Дед усмехнулся, помолчал.

— Жуть одна, в общем. Мчались домой со смехом и воплями, напуганные до полусмерти. Детские шалости, видишь ли. Чем только не развлекались…

На обратном пути дед приобнял меня за плечи:

— Здорово, что вы приехали, — сказал он. — Давненько мне этого хотелось — показать тебе, откуда ты родом, откуда все мы взялись.

Помолчал еще, а потом хлопнул меня по плечу:

— Не переживай, слышишь? С тех пор мир сильно изменился.
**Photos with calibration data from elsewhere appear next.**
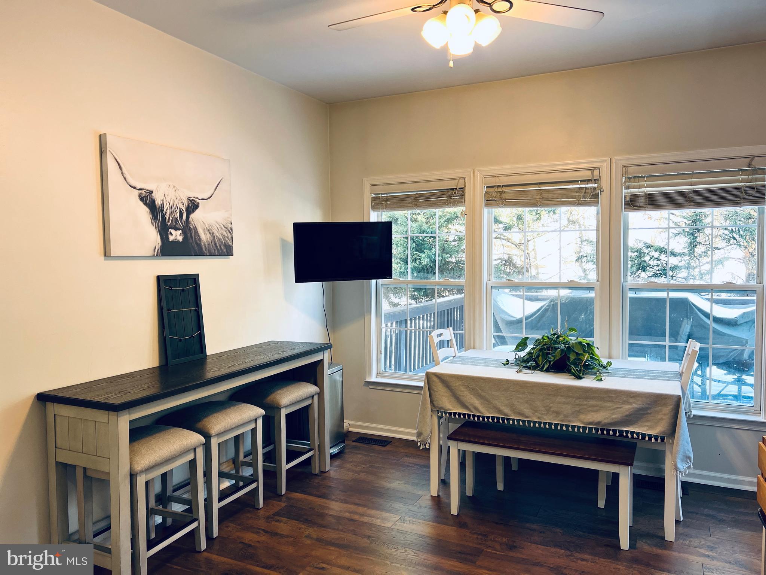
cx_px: 383
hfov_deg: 67.3
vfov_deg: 53.1
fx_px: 575
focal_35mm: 26
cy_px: 288
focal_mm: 5.7
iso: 125
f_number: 1.5
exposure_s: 1/120
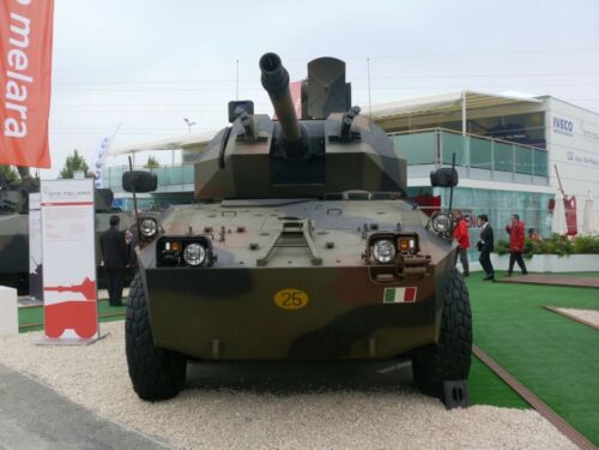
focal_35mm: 35
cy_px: 225
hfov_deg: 52.6
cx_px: 300
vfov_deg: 40.7
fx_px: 606
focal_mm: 7.4
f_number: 5
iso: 100
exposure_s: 1/250
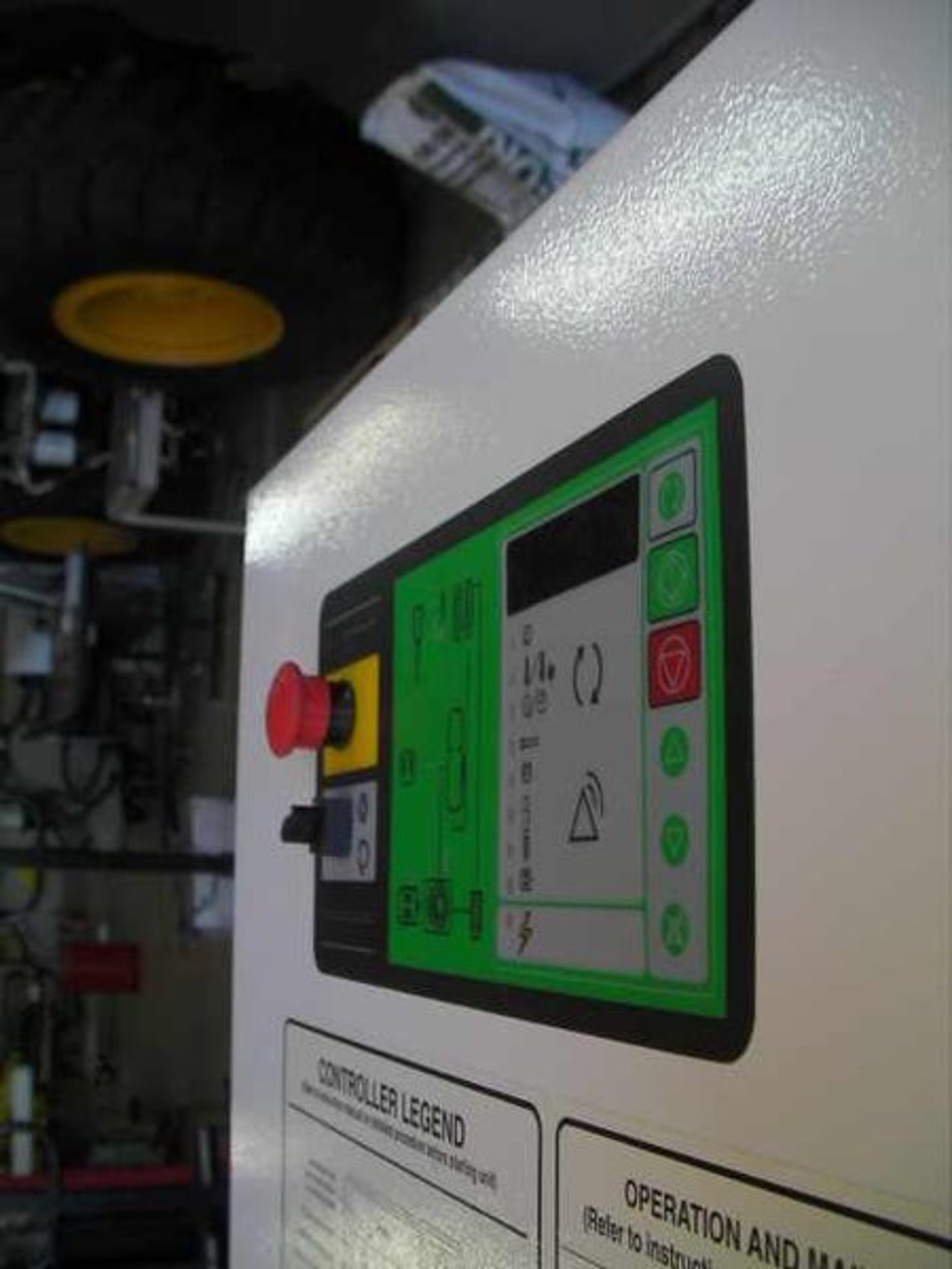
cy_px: 634
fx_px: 1393
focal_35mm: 38
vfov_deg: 49.0
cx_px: 476
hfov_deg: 37.7
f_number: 3.5
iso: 50
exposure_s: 1/56.2
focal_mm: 6.3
И, подходя к дому, дед показал рукою на пустырь:

— У нас ходили всякие байки, дескать, погибшие под завалами дети частенько играют тут, у реки. Мол, мы их видели, когда тени покидали темноту. Те, кого так и не смогли извлечь из завалов и схоронить по всем правилам.

— Взаправду видели?

— Уверяли, что да. А порой мне и самому казалось, будто я их вижу. Стоило только прищуриться. В туманные дни, на закате, или в летнюю жару, когда солнце пылает, а земля будто начинает струиться… В такие дни все кругом начинает меняться, теряет очертания… — Дед рассмеялся, качая головой. — Кто знает, Кит? Молодо-зелено. Юнцом во что угодно можно поверить. Учти, давно это было…

Той ночью я долго таращился из окна своей комнаты, вглядывался в в темноту. Все пытался различить на берегу худенькие тени играющих детей. Вовсю щурил глаза, пытался что-то увидеть из-под опущенных век, — но так ничего и не увидел. Различил только два бредущих вдоль реки темных силуэта: коренастый паренек в сопровождении собаки. Джон Эскью, тринадцати лет от роду, глазами Кристофера Уотсона, тринадцати лет от роду.